---------- Records for the exercise
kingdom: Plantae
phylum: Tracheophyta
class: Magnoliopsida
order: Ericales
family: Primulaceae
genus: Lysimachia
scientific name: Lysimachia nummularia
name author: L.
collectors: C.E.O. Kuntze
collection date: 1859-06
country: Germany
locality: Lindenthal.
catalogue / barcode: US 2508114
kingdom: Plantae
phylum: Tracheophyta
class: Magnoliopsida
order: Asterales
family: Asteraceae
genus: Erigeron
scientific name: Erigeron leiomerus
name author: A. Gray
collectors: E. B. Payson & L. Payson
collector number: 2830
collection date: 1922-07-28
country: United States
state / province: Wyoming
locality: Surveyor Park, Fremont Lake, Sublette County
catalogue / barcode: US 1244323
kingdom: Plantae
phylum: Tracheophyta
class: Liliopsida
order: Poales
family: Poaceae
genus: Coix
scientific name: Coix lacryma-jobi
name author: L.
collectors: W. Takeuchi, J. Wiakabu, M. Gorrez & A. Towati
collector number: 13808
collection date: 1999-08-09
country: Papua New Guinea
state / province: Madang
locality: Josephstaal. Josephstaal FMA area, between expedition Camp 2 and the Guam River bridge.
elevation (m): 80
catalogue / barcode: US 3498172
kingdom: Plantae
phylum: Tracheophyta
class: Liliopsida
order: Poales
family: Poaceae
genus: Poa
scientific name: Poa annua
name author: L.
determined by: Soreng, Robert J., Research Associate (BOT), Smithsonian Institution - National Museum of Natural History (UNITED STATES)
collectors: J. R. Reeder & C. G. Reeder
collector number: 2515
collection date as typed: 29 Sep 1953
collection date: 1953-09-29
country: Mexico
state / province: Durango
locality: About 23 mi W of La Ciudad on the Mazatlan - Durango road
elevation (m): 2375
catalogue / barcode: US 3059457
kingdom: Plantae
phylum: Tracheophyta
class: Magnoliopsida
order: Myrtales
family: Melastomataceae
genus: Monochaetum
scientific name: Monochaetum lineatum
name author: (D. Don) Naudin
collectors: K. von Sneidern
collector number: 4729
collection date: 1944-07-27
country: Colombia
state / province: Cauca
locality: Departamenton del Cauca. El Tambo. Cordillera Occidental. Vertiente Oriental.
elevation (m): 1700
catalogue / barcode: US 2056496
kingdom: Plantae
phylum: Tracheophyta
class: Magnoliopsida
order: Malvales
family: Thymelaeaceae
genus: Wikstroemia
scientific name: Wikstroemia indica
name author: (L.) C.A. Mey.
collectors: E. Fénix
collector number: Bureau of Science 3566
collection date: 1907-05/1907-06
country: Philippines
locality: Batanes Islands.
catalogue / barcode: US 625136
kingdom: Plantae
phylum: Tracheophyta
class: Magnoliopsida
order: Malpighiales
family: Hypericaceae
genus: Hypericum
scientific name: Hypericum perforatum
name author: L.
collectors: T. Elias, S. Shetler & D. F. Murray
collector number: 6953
--------------------
■ **Exercise requirements**
Copy every line of the material above without changing a single character.

■ **Result for this task**
kingdom: Plantae
phylum: Tracheophyta
class: Magnoliopsida
order: Ericales
family: Primulaceae
genus: Lysimachia
scientific name: Lysimachia nummularia
name author: L.
collectors: C.E.O. Kuntze
collection date: 1859-06
country: Germany
locality: Lindenthal.
catalogue / barcode: US 2508114
kingdom: Plantae
phylum: Tracheophyta
class: Magnoliopsida
order: Asterales
family: Asteraceae
genus: Erigeron
scientific name: Erigeron leiomerus
name author: A. Gray
collectors: E. B. Payson & L. Payson
collector number: 2830
collection date: 1922-07-28
country: United States
state / province: Wyoming
locality: Surveyor Park, Fremont Lake, Sublette County
catalogue / barcode: US 1244323
kingdom: Plantae
phylum: Tracheophyta
class: Liliopsida
order: Poales
family: Poaceae
genus: Coix
scientific name: Coix lacryma-jobi
name author: L.
collectors: W. Takeuchi, J. Wiakabu, M. Gorrez & A. Towati
collector number: 13808
collection date: 1999-08-09
country: Papua New Guinea
state / province: Madang
locality: Josephstaal. Josephstaal FMA area, between expedition Camp 2 and the Guam River bridge.
elevation (m): 80
catalogue / barcode: US 3498172
kingdom: Plantae
phylum: Tracheophyta
class: Liliopsida
order: Poales
family: Poaceae
genus: Poa
scientific name: Poa annua
name author: L.
determined by: Soreng, Robert J., Research Associate (BOT), Smithsonian Institution - National Museum of Natural History (UNITED STATES)
collectors: J. R. Reeder & C. G. Reeder
collector number: 2515
collection date as typed: 29 Sep 1953
collection date: 1953-09-29
country: Mexico
state / province: Durango
locality: About 23 mi W of La Ciudad on the Mazatlan - Durango road
elevation (m): 2375
catalogue / barcode: US 3059457
kingdom: Plantae
phylum: Tracheophyta
class: Magnoliopsida
order: Myrtales
family: Melastomataceae
genus: Monochaetum
scientific name: Monochaetum lineatum
name author: (D. Don) Naudin
collectors: K. von Sneidern
collector number: 4729
collection date: 1944-07-27
country: Colombia
state / province: Cauca
locality: Departamenton del Cauca. El Tambo. Cordillera Occidental. Vertiente Oriental.
elevation (m): 1700
catalogue / barcode: US 2056496
kingdom: Plantae
phylum: Tracheophyta
class: Magnoliopsida
order: Malvales
family: Thymelaeaceae
genus: Wikstroemia
scientific name: Wikstroemia indica
name author: (L.) C.A. Mey.
collectors: E. Fénix
collector number: Bureau of Science 3566
collection date: 1907-05/1907-06
country: Philippines
locality: Batanes Islands.
catalogue / barcode: US 625136
kingdom: Plantae
phylum: Tracheophyta
class: Magnoliopsida
order: Malpighiales
family: Hypericaceae
genus: Hypericum
scientific name: Hypericum perforatum
name author: L.
collectors: T. Elias, S. Shetler & D. F. Murray
collector number: 6953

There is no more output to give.